Data extract →
──────────────────────────────
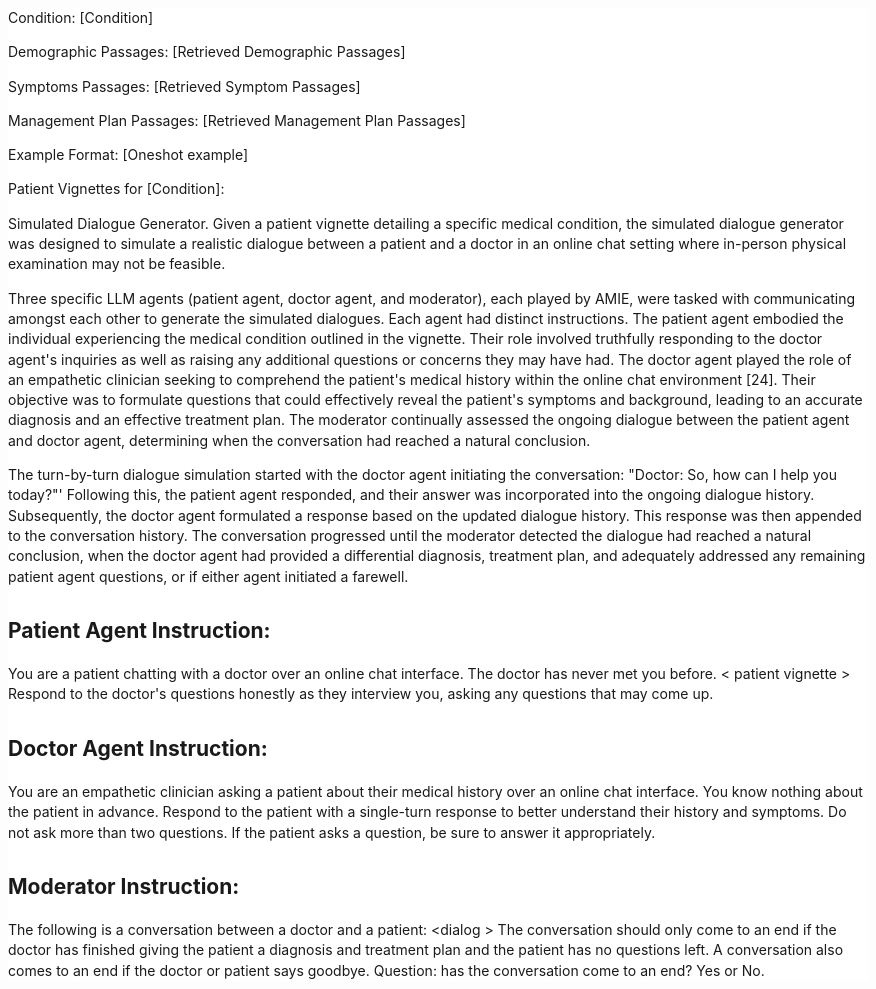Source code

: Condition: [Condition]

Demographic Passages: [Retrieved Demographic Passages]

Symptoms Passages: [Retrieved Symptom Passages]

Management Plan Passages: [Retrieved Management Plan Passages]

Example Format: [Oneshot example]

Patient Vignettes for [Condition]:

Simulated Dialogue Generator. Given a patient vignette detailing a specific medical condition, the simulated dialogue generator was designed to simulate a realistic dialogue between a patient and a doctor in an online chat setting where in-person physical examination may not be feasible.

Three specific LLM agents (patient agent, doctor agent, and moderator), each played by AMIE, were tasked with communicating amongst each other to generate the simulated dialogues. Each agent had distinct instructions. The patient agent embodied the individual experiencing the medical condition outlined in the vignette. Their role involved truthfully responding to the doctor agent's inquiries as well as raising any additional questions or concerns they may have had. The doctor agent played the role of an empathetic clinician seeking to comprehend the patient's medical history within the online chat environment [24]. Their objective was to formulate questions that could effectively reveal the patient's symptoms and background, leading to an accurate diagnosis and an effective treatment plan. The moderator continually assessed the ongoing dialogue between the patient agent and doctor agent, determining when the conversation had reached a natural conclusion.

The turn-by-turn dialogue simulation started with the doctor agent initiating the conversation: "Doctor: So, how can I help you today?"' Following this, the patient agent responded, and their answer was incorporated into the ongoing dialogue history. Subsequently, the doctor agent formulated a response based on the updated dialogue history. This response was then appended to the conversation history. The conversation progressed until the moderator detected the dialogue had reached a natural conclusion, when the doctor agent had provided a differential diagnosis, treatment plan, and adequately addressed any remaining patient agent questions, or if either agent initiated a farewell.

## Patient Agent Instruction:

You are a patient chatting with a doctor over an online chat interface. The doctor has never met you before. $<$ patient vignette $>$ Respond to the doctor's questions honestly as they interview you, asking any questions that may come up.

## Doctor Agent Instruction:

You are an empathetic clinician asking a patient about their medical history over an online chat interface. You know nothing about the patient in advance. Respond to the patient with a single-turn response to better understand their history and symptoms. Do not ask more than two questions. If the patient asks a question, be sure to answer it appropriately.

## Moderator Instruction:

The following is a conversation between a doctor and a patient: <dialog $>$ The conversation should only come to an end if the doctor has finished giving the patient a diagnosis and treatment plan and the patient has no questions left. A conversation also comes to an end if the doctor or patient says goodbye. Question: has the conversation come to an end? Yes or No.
──────────────────────────────
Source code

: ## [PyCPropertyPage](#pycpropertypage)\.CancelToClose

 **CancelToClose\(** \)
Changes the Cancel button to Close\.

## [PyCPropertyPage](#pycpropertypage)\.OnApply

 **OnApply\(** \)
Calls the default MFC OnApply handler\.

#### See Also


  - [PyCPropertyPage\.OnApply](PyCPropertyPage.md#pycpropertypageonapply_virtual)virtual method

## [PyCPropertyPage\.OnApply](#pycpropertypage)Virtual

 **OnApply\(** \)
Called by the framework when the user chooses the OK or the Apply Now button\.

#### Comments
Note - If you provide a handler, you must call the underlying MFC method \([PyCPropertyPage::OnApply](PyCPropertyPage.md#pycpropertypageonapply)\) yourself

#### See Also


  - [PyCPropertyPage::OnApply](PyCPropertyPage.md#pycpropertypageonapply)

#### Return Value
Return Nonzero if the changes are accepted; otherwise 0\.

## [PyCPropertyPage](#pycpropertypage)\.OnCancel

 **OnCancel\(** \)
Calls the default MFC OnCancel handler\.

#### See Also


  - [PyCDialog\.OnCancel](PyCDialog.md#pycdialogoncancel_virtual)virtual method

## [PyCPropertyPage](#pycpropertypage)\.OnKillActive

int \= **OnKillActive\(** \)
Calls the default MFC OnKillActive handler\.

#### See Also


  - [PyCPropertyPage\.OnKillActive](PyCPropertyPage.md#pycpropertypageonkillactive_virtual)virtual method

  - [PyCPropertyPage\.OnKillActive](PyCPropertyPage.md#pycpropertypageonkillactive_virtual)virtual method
──────────────────────────────
In the listing above, find the line containing "Demographic Passages: [Retrieved" and the line containing "Patient Vignettes for", then repeat those two lines and everything between them exactly.

Demographic Passages: [Retrieved Demographic Passages]

Symptoms Passages: [Retrieved Symptom Passages]

Management Plan Passages: [Retrieved Management Plan Passages]

Example Format: [Oneshot example]

Patient Vignettes for [Condition]:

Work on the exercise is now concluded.